His suggestion to Ministers is not to talk anymore about plans or the project but to decide on the size and the numbers of what had to be done now, and that the decision for this is the end of June.

''It is the moment of truth. I do not think we can postpone any longer this decision. If we were to do that, we can put the entire project at risk,'' he said, adding: ''I strongly believe that postponing decisions on cuts in subsidies and tariffs and size to later in the year is a recipe for failure, and I would not recommend it.''

In response to a question, Lamy said that the three columns are already there and they all need to be topped up. The key question is by how much this top-up needs to be done, and that is for the Ministers to decide.

Lamy said that his own intuition for a magic number would be around the number 20 - in reference to the G20 proposal on agriculture (presumably on market access), the coefficient 20 for the Swiss formula for developing countries in NAMA, and below $20 billion for the US in overall trade-distorting domestic support.

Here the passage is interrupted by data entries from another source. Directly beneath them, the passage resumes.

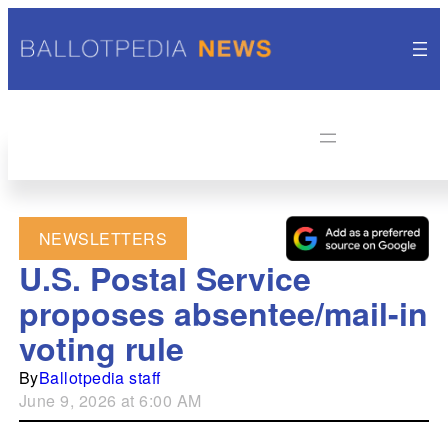
NEWSLETTERS
U.S. Postal Service
proposes absentee/mail-in
voting rule
By
Ballotpedia staff
June 9, 2026 at 6:00 AM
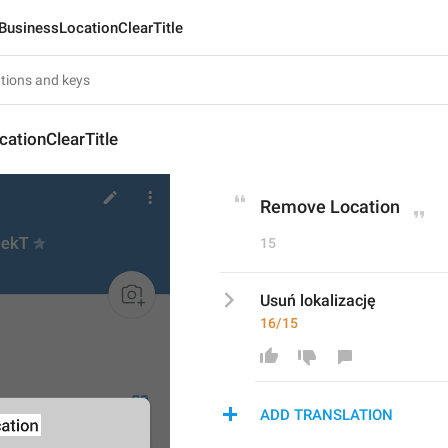
BusinessLocationClearTitle
ationClearTitle
Remove Location
15
Usuń lokalizację
16/15
ADD TRANSLATION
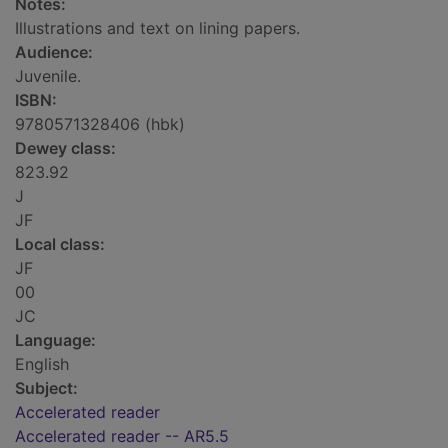
Notes:
Illustrations and text on lining papers.
Audience:
Juvenile.
ISBN:
9780571328406 (hbk)
Dewey class:
823.92
J
JF
Local class:
JF
00
JC
Language:
English
Subject:
Accelerated reader
Accelerated reader -- AR5.5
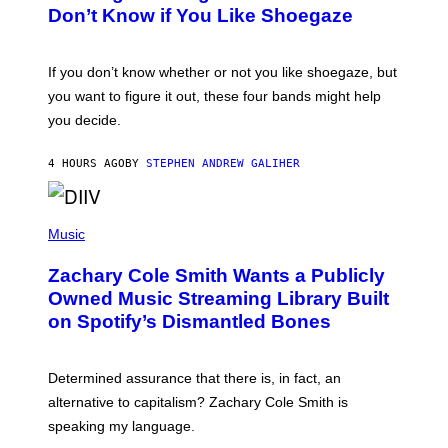
B
Don’t Know if You Like Shoegaze
Y
S
C
O
If you don’t know whether or not you like shoegaze, but
T
you want to figure it out, these four bands might help
T
L
you decide.
E
G
A
4 HOURS AGO
BY
STEPHEN ANDREW GALIHER
T
O
/
(
G
P
Music
E
H
T
O
T
Zachary Cole Smith Wants a Publicly
T
Y
O
I
Owned Music Streaming Library Built
B
M
on Spotify’s Dismantled Bones
Y
A
R
G
O
E
B
S
Determined assurance that there is, in fact, an
E
R
alternative to capitalism? Zachary Cole Smith is
T
speaking my language.
O
P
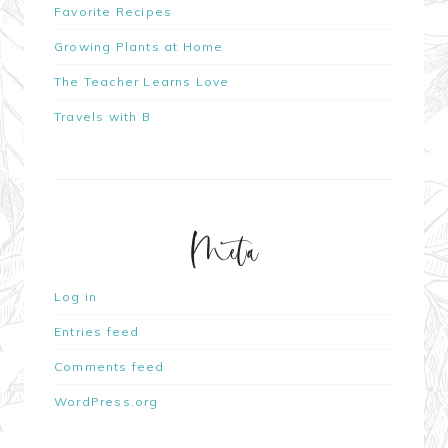
Favorite Recipes
Growing Plants at Home
The Teacher Learns Love
Travels with B
Meta
Log in
Entries feed
Comments feed
WordPress.org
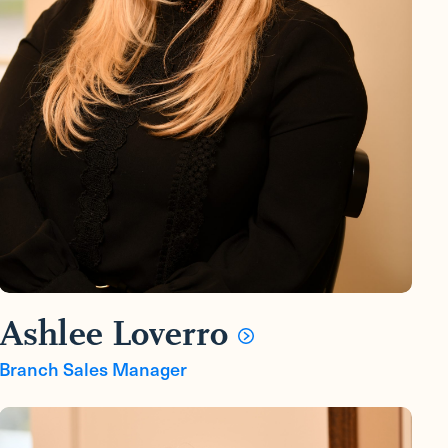
Ashlee Loverro
Branch Sales Manager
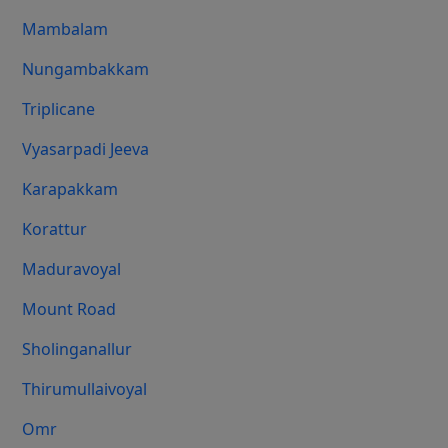
Mambalam
Nungambakkam
Triplicane
Vyasarpadi Jeeva
Karapakkam
Korattur
Maduravoyal
Mount Road
Sholinganallur
Thirumullaivoyal
Omr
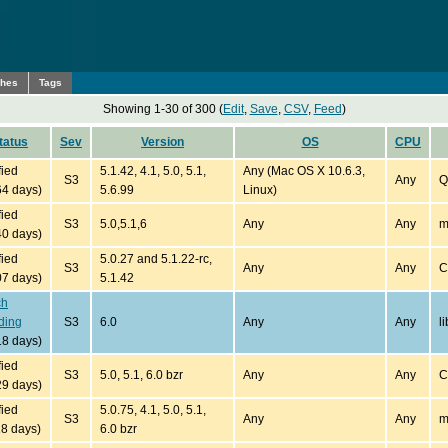
ches
Tags
Showing 1-30 of 300 (
Edit
,
Save
,
CSV
,
Feed
)
tatus
Sev
Version
OS
CPU
fied
5.1.42, 4.1, 5.0, 5.1,
Any (Mac OS X 10.6.3,
S3
Any
Q
64 days)
5.6.99
Linux)
fied
S3
5.0,5.1,6
Any
Any
m
40 days)
fied
5.0.27 and 5.1.22-rc,
S3
Any
Any
C
07 days)
5.1.42
ch
ding
S3
6.0
Any
Any
l
18 days)
fied
S3
5.0, 5.1, 6.0 bzr
Any
Any
C
29 days)
fied
5.0.75, 4.1, 5.0, 5.1,
S3
Any
Any
m
18 days)
6.0 bzr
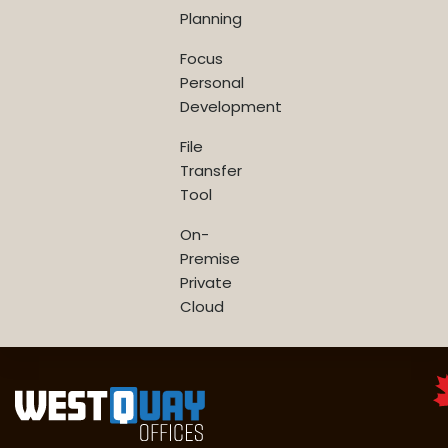
Planning
Focus
Personal
Development
File
Transfer
Tool
On-
Premise
Private
Cloud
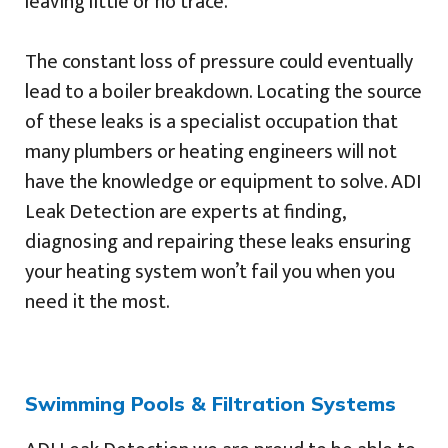
leaving little or no trace.
The constant loss of pressure could eventually
lead to a boiler breakdown. Locating the source
of these leaks is a specialist occupation that
many plumbers or heating engineers will not
have the knowledge or equipment to solve. ADI
Leak Detection are experts at finding,
diagnosing and repairing these leaks ensuring
your heating system won’t fail you when you
need it the most.
Swimming Pools & Filtration Systems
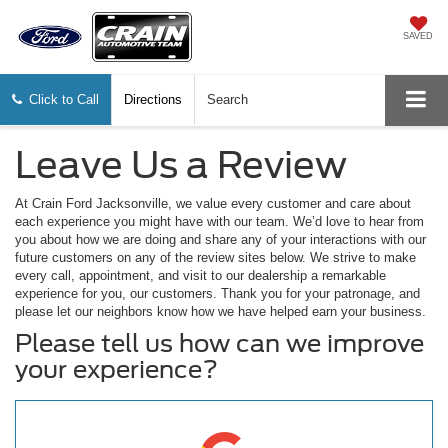
SAVED
Click to Call
Directions
Search
Leave Us a Review
At Crain Ford Jacksonville, we value every customer and care about
each experience you might have with our team. We’d love to hear from
you about how we are doing and share any of your interactions with our
future customers on any of the review sites below. We strive to make
every call, appointment, and visit to our dealership a remarkable
experience for you, our customers. Thank you for your patronage, and
please let our neighbors know how we have helped earn your business.
Please tell us how can we improve
your experience?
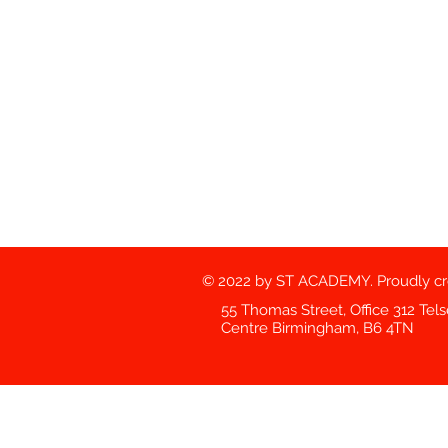
© 2022 by ST ACADEMY. Proudly c
55 Thomas Street, Office 312 Tel
Centre Birmingham, B6 4TN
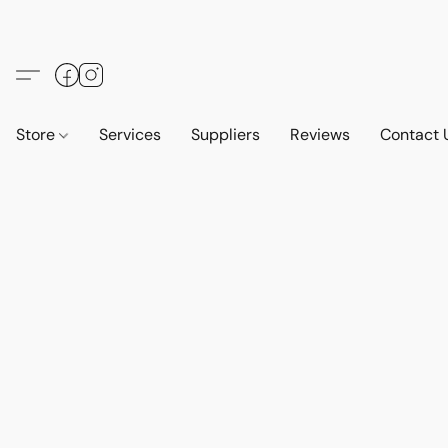
Store
Services
Suppliers
Reviews
Contact 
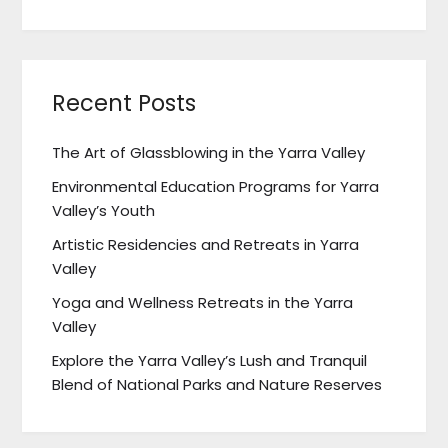
Recent Posts
The Art of Glassblowing in the Yarra Valley
Environmental Education Programs for Yarra
Valley’s Youth
Artistic Residencies and Retreats in Yarra
Valley
Yoga and Wellness Retreats in the Yarra
Valley
Explore the Yarra Valley’s Lush and Tranquil
Blend of National Parks and Nature Reserves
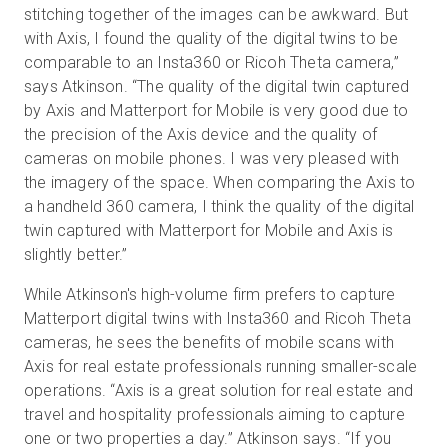
stitching together of the images can be awkward. But
with Axis, I found the quality of the digital twins to be
comparable to an Insta360 or Ricoh Theta camera,”
says Atkinson. “The quality of the digital twin captured
by Axis and Matterport for Mobile is very good due to
the precision of the Axis device and the quality of
cameras on mobile phones. I was very pleased with
the imagery of the space. When comparing the Axis to
a handheld 360 camera, I think the quality of the digital
twin captured with Matterport for Mobile and Axis is
slightly better.”
While Atkinson's high-volume firm prefers to capture
Matterport digital twins with Insta360 and Ricoh Theta
cameras, he sees the benefits of mobile scans with
Axis for real estate professionals running smaller-scale
operations. “Axis is a great solution for real estate and
travel and hospitality professionals aiming to capture
one or two properties a day.” Atkinson says. “If you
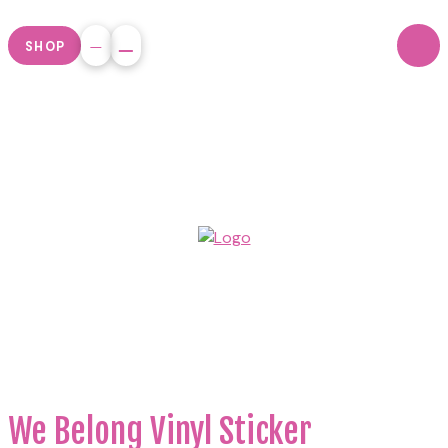
SHOP
We Belong Vinyl Sticker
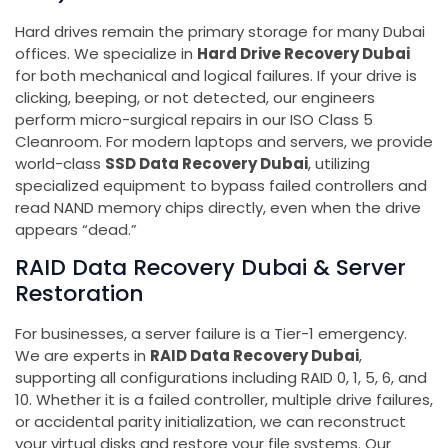
Hard drives remain the primary storage for many Dubai
offices. We specialize in
Hard Drive Recovery Dubai
for both mechanical and logical failures. If your drive is
clicking, beeping, or not detected, our engineers
perform micro-surgical repairs in our ISO Class 5
Cleanroom. For modern laptops and servers, we provide
world-class
SSD Data Recovery Dubai
, utilizing
specialized equipment to bypass failed controllers and
read NAND memory chips directly, even when the drive
appears “dead.”
RAID Data Recovery Dubai & Server
Restoration
For businesses, a server failure is a Tier-1 emergency.
We are experts in
RAID Data Recovery Dubai
,
supporting all configurations including RAID 0, 1, 5, 6, and
10. Whether it is a failed controller, multiple drive failures,
or accidental parity initialization, we can reconstruct
your virtual disks and restore your file systems. Our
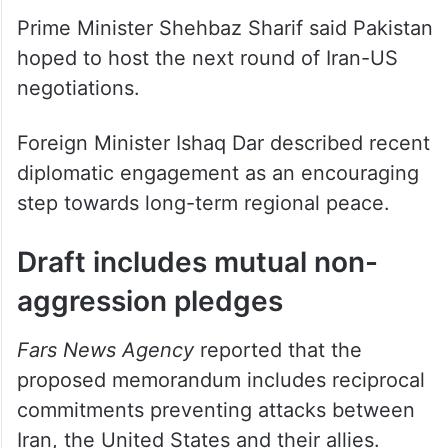
Prime Minister Shehbaz Sharif said Pakistan
hoped to host the next round of Iran-US
negotiations.
Foreign Minister Ishaq Dar described recent
diplomatic engagement as an encouraging
step towards long-term regional peace.
Draft includes mutual non-
aggression pledges
Fars News Agency
reported that the
proposed memorandum includes reciprocal
commitments preventing attacks between
Iran, the United States and their allies.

He added that however, the ambition in agriculture, NAMA and domestic support is not a simple matter of numbers that would do the trick. There are levels of ambition and flexibilities as well, and the details of the flexibilities are vitally important; for instance, how many sensitive products would have a serious impact on market access...

Lamy was asked to comment on the statement that "No deal is better than a bad deal" that some US congress members had made. Is the magic 20 a good enough deal?

He replied that the idea that no deal is better than a bad deal is shared widely both within and outside the WTO, such as members of the US Congress and the "anti-trade NGOs."

"I agree with that, if a bad deal means that it is not ambitious enough. I can understand the members of the Congress to want more real trade flows. However, what's on the table is already higher than the cathedral that was built 12 years ago. If we look at domestic subsidies and tariffs, it's a higher column. We are looking at a Swiss and banded formula for making tariff cuts, which eliminates tariff peaks, which we know are the main barriers to trade. So, it is already more ambitious than the previous round. The question is how much more ambitious."

Lamy said that even the lowest proposal right now is better than the most ambitious in the Uruguay Round. "We are talking about capping, reviewing the green box, even the G20 proposal of 36% tariff cuts for developing countries in agriculture, and the application of the formula in NAMA and the banded approach in agriculture -- it hits high tariffs and peaks..."

Lamy added that the important thing is for ministers to be aware that later is not possible. "We operate under the constraint of the single undertaking. There are anti-dumping, trade facilitation, fisheries, and other issues." If the modalities are deferred these issues cannot be dealt with by the end of the year.

What was needed is to establish the modalities to allow members to draft schedules. Postponing the stage of drafting schedules of commitments would make the whole thing become technically impossible.